Considerações finais
No Place for Bravery é um jogo independente que se destaca por sua valentia em adentrar num cenário competitivo de indie games do gênero soulslike, e que ganha muitos pontos por não enveredar em ser um mero rogueslike. O título consegue criar uma bela apresentação de mundo, com um protagonista com uma narrativa sombria e interessante.
Na hora da execução, o jogo entrega o que se espera, porém não consegue ir além, deixando de impressionar com o tempo ou até mesmo de surpreender. O combate se apresenta como a mesma coisa do começa ao fim do jogo, com uma certa carência de progredir e ficar mais dinâmica, o que se for pensar, também é uma característica importante de jogos soulslike. Talvez se houvesse mais armas, melhores habilidades, a chance aprimorar seus próprios status isso daria outro ritmo a aventura.
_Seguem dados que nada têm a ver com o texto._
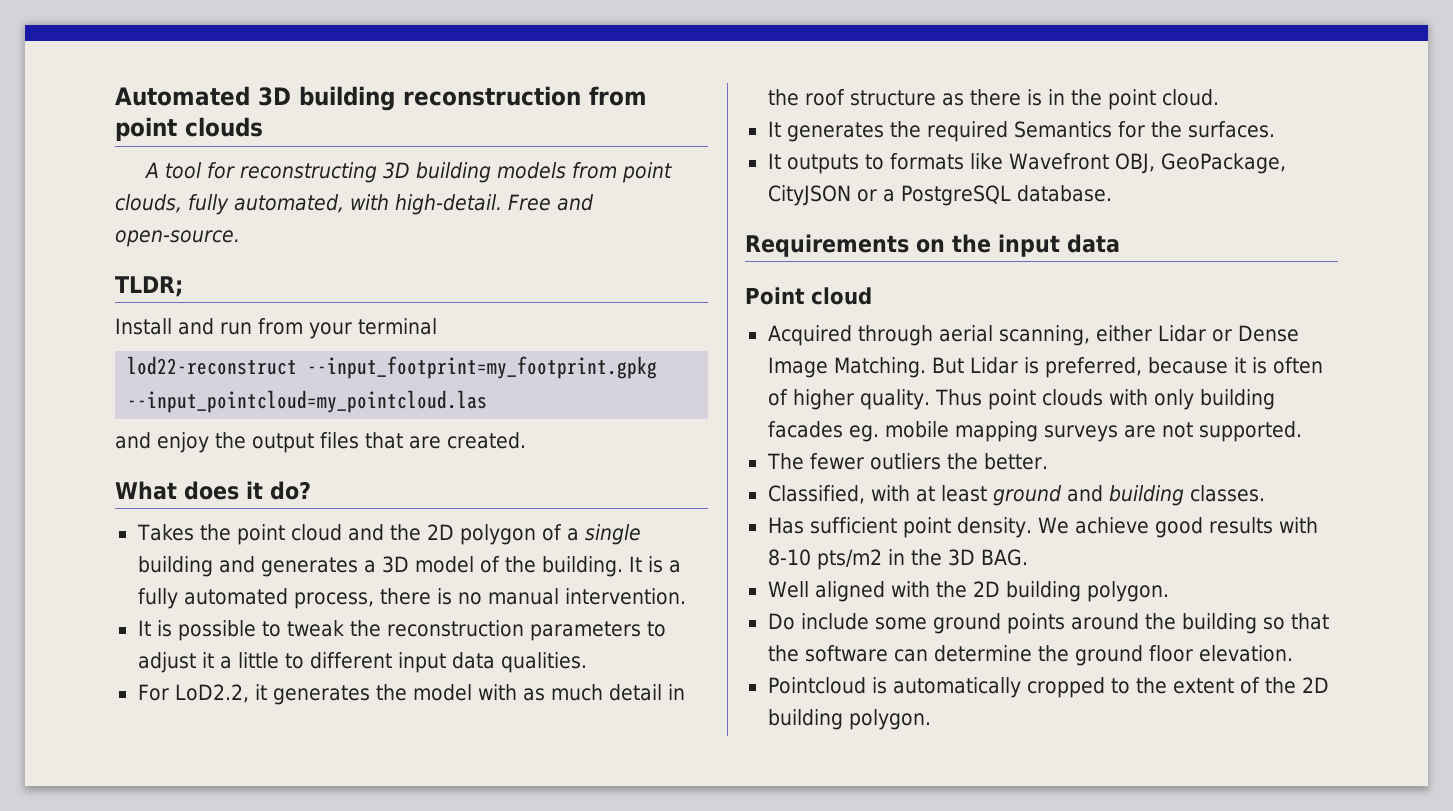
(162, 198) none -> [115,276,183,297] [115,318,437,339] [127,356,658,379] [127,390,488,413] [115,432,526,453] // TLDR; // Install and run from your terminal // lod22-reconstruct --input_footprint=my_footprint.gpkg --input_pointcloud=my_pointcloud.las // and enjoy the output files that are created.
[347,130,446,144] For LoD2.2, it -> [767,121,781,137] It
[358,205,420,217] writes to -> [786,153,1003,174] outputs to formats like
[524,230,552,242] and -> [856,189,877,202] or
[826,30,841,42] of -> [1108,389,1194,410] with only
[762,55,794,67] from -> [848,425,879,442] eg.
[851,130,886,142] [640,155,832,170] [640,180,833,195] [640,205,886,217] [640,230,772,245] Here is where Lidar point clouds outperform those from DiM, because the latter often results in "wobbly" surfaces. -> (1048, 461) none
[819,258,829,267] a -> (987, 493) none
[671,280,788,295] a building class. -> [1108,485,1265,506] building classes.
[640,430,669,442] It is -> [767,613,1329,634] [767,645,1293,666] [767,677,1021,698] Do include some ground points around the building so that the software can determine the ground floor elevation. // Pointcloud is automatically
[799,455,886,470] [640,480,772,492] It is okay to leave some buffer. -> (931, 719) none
Nos aspectos mais técnicos, os gráficos pixel art encantam e o mundo em si é muito bem modelado, com fortes cenários, assim como boas cenas de violência, ainda que em gráficos pixelados, contudo o design do ambiente as vezes pode soar confuso para onde ir ou o que é um muro invisível e o que é uma passagem, o que me parece ter sido proposital dos desenvolvedores, aproveitando o estilo artístico. Na trilha sonora, meus elogios, pois há um trilha musical de impacto, e os efeitos de som agradam.
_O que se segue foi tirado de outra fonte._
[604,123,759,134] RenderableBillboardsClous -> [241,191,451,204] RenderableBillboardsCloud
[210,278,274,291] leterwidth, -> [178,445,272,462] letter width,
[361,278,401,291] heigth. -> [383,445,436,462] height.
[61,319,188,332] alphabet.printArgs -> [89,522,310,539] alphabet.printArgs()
Fica claro que os pontos fortes de No Place for Bravery estão na narrativa de seu protagonista e na forma intrigante como o jogo dá ao jogador o poder de tomar algumas decisões, sendo que as mesmas nunca ficam clara o impacto imediato que isso vai causar em sua aventura. Atacar, esquivar, defletir são os movimentos básicos de um soulslike e funcionam, graças a bons controles responsivos.
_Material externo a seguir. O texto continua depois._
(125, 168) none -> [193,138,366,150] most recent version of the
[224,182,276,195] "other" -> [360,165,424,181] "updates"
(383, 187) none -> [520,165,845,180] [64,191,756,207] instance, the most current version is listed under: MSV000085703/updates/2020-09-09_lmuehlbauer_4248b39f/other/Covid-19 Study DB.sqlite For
No Place for Bravery entrega boas ideias em seu gameplay, desde as clássicas fogueiras que resetam sua vida e retornam os inimigos aos mundo (respawn), até mesmo ao parry perfeito para quebrar a postura do inimigo e assim deixá-lo invulnerável por alguns segundos, o que funciona muito bem com grandes inimigos e chefes, que precisam que essa postura se quebre para levar o dano considerável.
E ainda que tudo isso soe difícil demais a jogadores que não lidam muito bem com esse subgênero, famoso pela dificuldade, de ter que ser derrotado para aprender como avançar, as opções do jogo abraçam o público que não aprecia isso e dá ótimos modificadores que facilitam esse aspecto do jogo. É um título que abraça a comunidade e dá acessibilidade. E quanto mais jogadores puderem usufruir, melhor, claro!
Galeria
Dando nota
História envolvente e com várias reviravoltas faz com que o jogador se envolva com o protagonista - 8.5
Muitas opções de acessibilidade para ajustar a dificuldade como bem desejar, para mais fácil ou mais difícil - 8.5
Sistema de combate não inova, mas é funcional e responsivo - 8
Ótima direção de arte e trilha sonora, que torna a experiência muito agradável dentro de um visual em pixel art - 8.5
Telas de carregamento em grandes quantidades e lentas no Nintendo Switch - 6
Sistema de decisão faz com que o jogador se envolva ainda mais na narrativa - 8
Violência e sangue dá uma atmosfera bem adulta e sanguinária, ótimo para quem curte esse estilo mais gore - 8.2
8
Bacana
No Place for Bravey é um divertido jogo de ação 2D soulslike, que entrega uma envolvente narrativa e um forte protagonista, preso em dilemas e pesadelos de um passado trágico, em um mundo caótico e sombrio. O gameplay simplifica um pouco as mecânicas de um Dark Souls, porém mantém sua essência e desafio. Para quem teme a dificuldade o jogo traz modificadores para facilitar a vida de jogadores mais casuais, que curtem apreciar a história em si. Há alguns pontos fracos, mas dentro da balança de bons elementos, é um título que vale ser conferido.